Roderick Gordon - Brian Williams
Túneles
Will observó el paquete y, sin hacer ningún comentario, se lo devolvió.
—¿Cómo va la excavación? —preguntó la hermana, mientras el microondas hacía
«¡tin!»
—Regular. Nos hemos encontrado una capa de piedra arenisca.
—¿Nos? —Rebecca le dirigió una mirada de extrañeza mientras sacaba el plato del
microondas—. Has dicho «nos», Will. ¿Papá no estará excavando contigo durante las
horas de trabajo, verdad?
—No, el que me echa una mano es Chester, un compañero de clase.

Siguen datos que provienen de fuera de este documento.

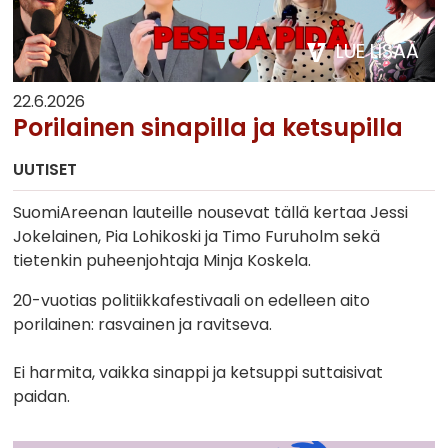
LUE LISÄÄ
22.6.2026
Porilainen sinapilla ja ketsupilla
UUTISET
SuomiAreenan lauteille nousevat tällä kertaa Jessi
Jokelainen, Pia Lohikoski ja Timo Furuholm sekä
tietenkin puheenjohtaja Minja Koskela.
20-vuotias politiikkafestivaali on edelleen aito
porilainen: rasvainen ja ravitseva.
Ei harmita, vaikka sinappi ja ketsuppi suttaisivat
paidan.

Rebecca acababa de colocar un segundo plato en el microondas, y casi se pilla los
dedos al cerrarlo:
—¿De verdad le pediste a alguien que te ayudara? Bueno, eso es un comienzo.
Creí que no le confiabas tus proyectos a nadie.
—Normalmente no lo hago, pero Chester es un tío majo —replicó Will, algo
sorprendido por el interés de su hermana—. Ha sido de mucha ayuda.
—Creo que no sé mucho sobre él, salvo que lo llaman...
—Sé cómo lo llaman —la cortó Will en seco.
Rebecca tenía doce años, dos menos que Will, y no podía haber salido más
diferente a él. Era delgada y apuntaba ya formas femeninas, en contraste con su
hermano, que era bajo y fornido. Con su pelo moreno y su piel aceitunada, no tenía
nada que temer del sol, ni siquiera en lo peor del verano, en tanto que la piel de Will
podía enrojecer y quemarse en pocos minutos.
Siendo tan diferentes, no sólo en apariencia sino también en temperamento, su
convivencia tenía algo de frágil tregua, y cada uno mostraba por las actividades del
otro un interés muy escaso.
La familia no salía de excursión como la mayoría porque también los padres
tenían gustos completamente diferentes. Will se iba de expedición con su padre, casi
siempre a la costa sur, en especial a su lugar favorito, Lyme Regis, donde buscaban
fósiles rastreando la playa en busca de desprendimientos recientes. Rebecca, por su
parte, se organizaba sus propias salidas, que eran bastante regulares. A dónde iba y
qué hacía, eso Will ni lo sabía ni le importaba. Y en las raras ocasiones en que la
señora Burrows se aventuraba a salir de casa, simplemente recorría, con dificultad,
las tiendas del West End de Londres o iba al cine a ver los estrenos de la cartelera.
Esa noche, como la mayoría de las noches, los Burrows estuvieron sentados con la
cena en el regazo, contemplando una comedia de la década de 1970 que ya habían
repuesto muchas veces, pero con la cual el doctor Burrows disfrutaba bastante. Nadie
decía nada durante la cena, salvo la madre, que de vez en cuando murmuraba: «Bien,
eso está bien», frase que podía ser tanto un elogio de la comida de microondas como
del final de la vieja comedia, pero nadie se molestaba en preguntarle a qué se refería.